**TASK BRIEF**
Update the data from its first line through the line containing "Count of knives on the white backdrop: 10" by changing "white backdrop" to "gray backdrop" and leaving everything else as it is. Give back only those lines.

● ● ● ●

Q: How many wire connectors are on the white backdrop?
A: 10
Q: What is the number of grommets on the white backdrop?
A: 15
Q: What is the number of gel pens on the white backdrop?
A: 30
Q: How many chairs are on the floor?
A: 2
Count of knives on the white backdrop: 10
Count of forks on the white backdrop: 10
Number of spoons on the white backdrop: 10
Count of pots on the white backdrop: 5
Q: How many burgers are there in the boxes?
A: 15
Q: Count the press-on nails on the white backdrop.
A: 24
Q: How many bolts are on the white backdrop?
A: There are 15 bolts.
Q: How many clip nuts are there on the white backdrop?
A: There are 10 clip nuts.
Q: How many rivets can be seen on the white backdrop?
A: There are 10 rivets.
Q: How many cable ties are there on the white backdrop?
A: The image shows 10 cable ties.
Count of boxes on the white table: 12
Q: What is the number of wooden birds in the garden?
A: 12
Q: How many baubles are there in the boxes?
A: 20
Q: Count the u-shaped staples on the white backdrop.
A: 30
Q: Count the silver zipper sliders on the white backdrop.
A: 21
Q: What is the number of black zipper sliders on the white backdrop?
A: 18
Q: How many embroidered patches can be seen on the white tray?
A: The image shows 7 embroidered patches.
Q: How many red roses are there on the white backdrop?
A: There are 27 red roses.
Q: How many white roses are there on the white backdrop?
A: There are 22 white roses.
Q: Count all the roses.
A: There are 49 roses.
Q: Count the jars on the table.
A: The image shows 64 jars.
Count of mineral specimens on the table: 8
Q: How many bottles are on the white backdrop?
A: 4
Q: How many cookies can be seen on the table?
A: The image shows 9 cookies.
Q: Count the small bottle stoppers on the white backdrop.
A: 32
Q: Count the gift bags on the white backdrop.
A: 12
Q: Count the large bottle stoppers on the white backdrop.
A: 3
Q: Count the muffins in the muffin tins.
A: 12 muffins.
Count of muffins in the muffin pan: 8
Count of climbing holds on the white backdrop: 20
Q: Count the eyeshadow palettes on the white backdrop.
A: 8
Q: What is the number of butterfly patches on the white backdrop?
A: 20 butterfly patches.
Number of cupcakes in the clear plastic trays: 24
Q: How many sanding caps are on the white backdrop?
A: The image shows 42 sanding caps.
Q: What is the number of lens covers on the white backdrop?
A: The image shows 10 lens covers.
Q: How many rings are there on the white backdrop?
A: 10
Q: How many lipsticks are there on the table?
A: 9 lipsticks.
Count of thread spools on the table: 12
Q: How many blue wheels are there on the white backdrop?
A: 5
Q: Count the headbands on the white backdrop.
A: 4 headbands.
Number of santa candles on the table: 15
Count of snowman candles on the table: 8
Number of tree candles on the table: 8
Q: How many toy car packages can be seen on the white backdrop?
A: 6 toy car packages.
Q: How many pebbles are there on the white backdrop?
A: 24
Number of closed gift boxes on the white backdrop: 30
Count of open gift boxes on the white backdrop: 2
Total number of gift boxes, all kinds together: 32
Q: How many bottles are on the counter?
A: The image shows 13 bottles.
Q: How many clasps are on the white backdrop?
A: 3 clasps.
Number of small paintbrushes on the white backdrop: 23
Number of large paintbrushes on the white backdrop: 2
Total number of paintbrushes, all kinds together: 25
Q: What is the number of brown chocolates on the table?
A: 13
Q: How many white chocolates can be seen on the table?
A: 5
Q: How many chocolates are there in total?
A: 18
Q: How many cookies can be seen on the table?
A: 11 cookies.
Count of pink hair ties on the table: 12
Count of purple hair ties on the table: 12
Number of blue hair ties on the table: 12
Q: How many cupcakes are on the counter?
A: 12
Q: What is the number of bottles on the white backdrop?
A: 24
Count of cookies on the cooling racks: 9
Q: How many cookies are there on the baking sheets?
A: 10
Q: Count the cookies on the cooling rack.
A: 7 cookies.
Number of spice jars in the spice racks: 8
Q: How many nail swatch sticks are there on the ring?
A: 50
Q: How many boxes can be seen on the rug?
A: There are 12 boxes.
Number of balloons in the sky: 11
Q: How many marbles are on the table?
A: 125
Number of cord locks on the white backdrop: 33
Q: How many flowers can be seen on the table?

● ● ● ●

**SOLUTION TO THE PROBLEM**
Q: How many wire connectors are on the gray backdrop?
A: 10
Q: What is the number of grommets on the gray backdrop?
A: 15
Q: What is the number of gel pens on the gray backdrop?
A: 30
Q: How many chairs are on the floor?
A: 2
Count of knives on the gray backdrop: 10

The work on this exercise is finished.